Transfer by van to Punta Arenas. The Hotel Jose Nogueira is on the main square of the one time international austral cross roads of the world founded by Magellan in 1520. Until the Panama Canal opened in 1919, this was where peoples of the world docked as they circumnavigated the planet.
The architecture is French neo classical. The wifi works in the lobby! The restaurant is a glass covered greenhouse with grapevines growing in a beautiful interior arbor that seems to drop green stuff all over the table tops. Nobody minds.
Breakfast includes several choices of rich fruit pie, a triple layered dulce de leche cake, cup cakes, cookies, nuts, fruit in syrup, sugar coated cereal and plain yogurt. There is chese and ham. And you can ask for eggs!
A torrent of emails & downloads as we get in line with being on line again. I start sending pix to family and posting stories on this blog. The laundry gets sorted for hotel maid who promises a noon return tomorrow. I buy some soap and get going in the sink. We string a shoelace across the window pane.

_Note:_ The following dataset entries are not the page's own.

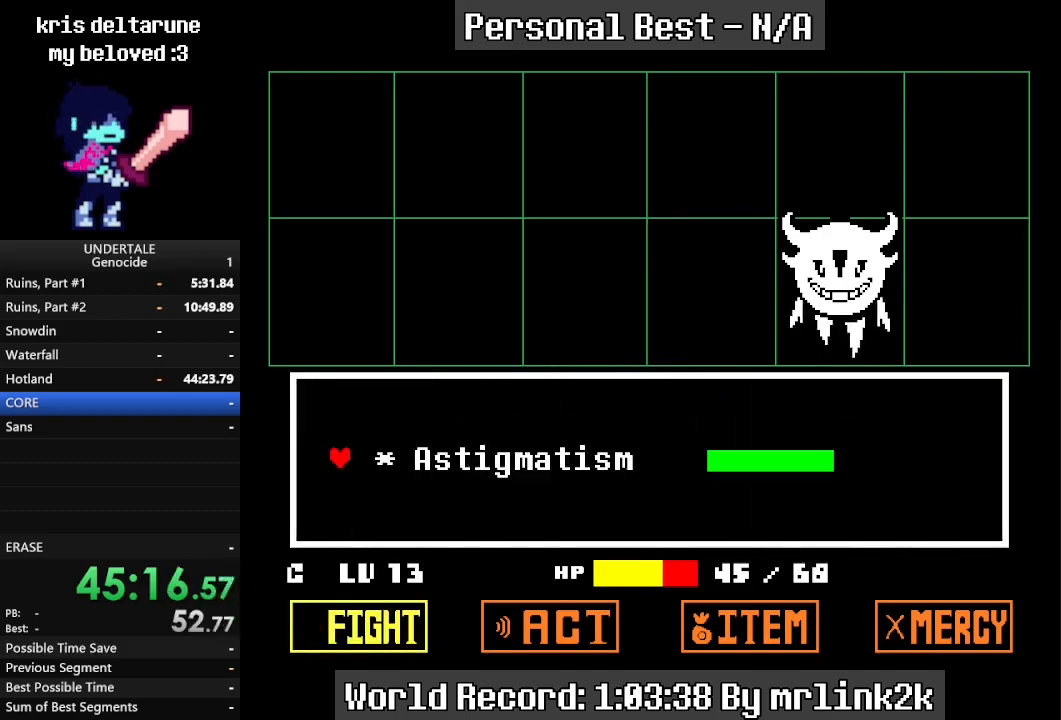
{"keys": [], "events": [[33, "return", "down"], [67, "return", "up"]]}
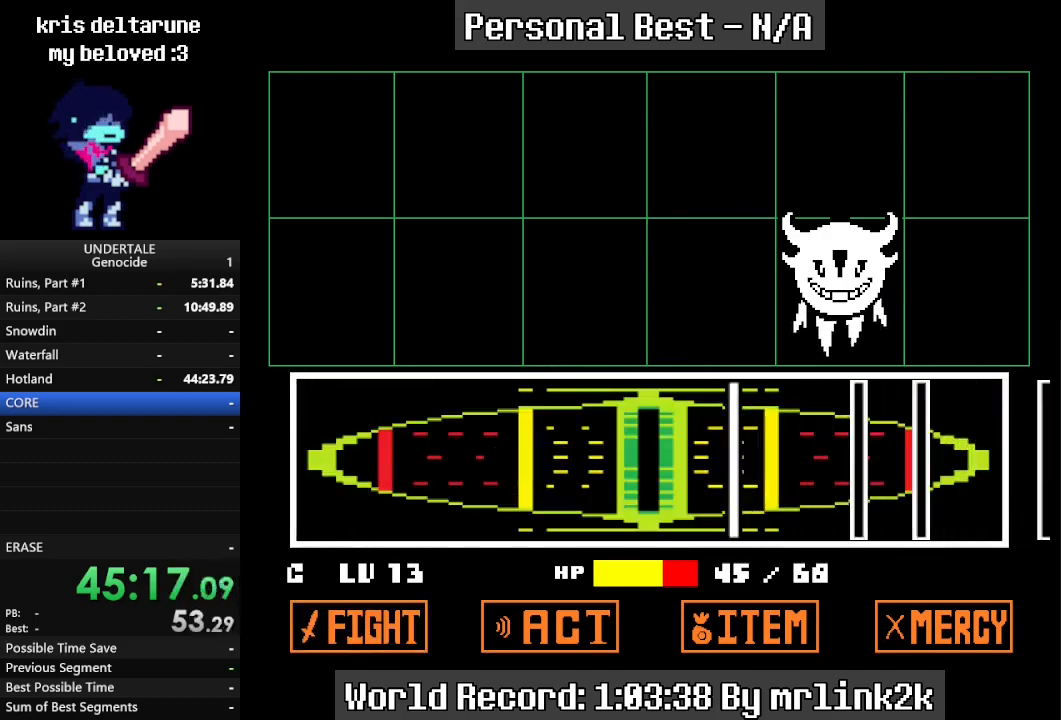
{"keys": [], "events": [[267, "return", "down"], [300, "return", "up"]]}
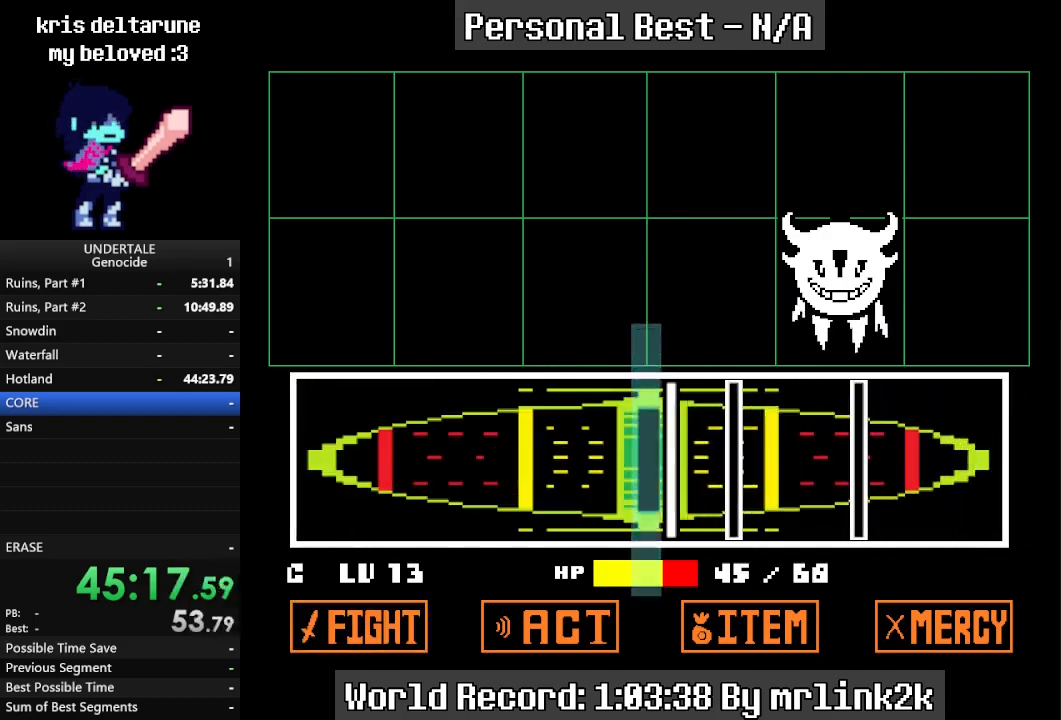
{"keys": [], "events": [[100, "return", "down"], [133, "return", "up"], [233, "return", "down"], [300, "return", "up"]]}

The Marita Restaurant is a delightful find. I have the zuccini and MP get the specialty of the house, King Crab.
We process what we have learned from such a trek: the focus, the use of energy, the commitment, and actually the sense of freedom.
We stop around the corner at the Megellan Museum, a beautiful home that still has the art and furniture of the family. We could be in Paris! Every room is filled with brocade, a collection of portraits, fans, sculpture. On one side of the grand foyer is a library for men, on the other is the sitting room for the ladies.
The Hotel is in the mansion that belonged to Sarah Braun who married Sr.N. They lived in a grand style, long gone, and had a greenhouse (on the left) where we ate our meals under grapevines. An exclusive Union Club is in the basement (see the orange sign). Entrance to the hotel is now on the other side street, but this was the entrance. We were on the third floor and kept our tall windows open with the breezes blowing in to dry the laundry we finally did in the sink.
Before the Panama Canal was opened, this city was the port of convenience for trade, including gold and oil and the wool trade from here. The buildings are beautiful especially around this main square.
The Catholic Church bishops took it to be their mission to civilize the native people, documenting their building of the church a few blocks from the main square here on the wind swept penninsula. The museum is the Museo Regional Salesiano, the name of the order. thanks to their record keeping, there is a extensive collection of artifacts from the tribes and first settlers leaving abundant documentation of the Yaghan and Ona peoples and the first explorers and frontiersmen. A mountaineer and priest named Agostini explored the region with steel cramp-ons, a pick ax and heavy wool clothing. (Wrapped up in my down and fleece, I can’t imagine how he did it).
The guide book doesn’t give this musuem enough credit! We left only an hour and a half, but I could have stayed much longer….before heading to the airport to fly thru Santiago back to Buenos Aires. We glanced at the two rooms of Patagonian animal life (taxidermy) and touched on the exploration of Antarctica – both well documented as is the exploration of the ocean life, including large whale bones! The construction of the church grounds and the architect’s designs took up a large room. A video of the Pope visiting was the occassion to replace the white cross marking the farthest southern land point on the Chilean continent 90 Kilometers to the south.
Flag of Patagonia this is the regional flag flying out the window of our hotel
Statue to Magellan, the Portuguese explorer who made it around the world crossing these waters through the Straights in 1520 (approximately)
Contemporary monument in honor of the port – with dog sleeping in the lee of the terrific wind that blows all the time!
Closer pix of this huge cement and copper installation that was installed here Jan 2013
Southwestern side of the main square – this building used by the government.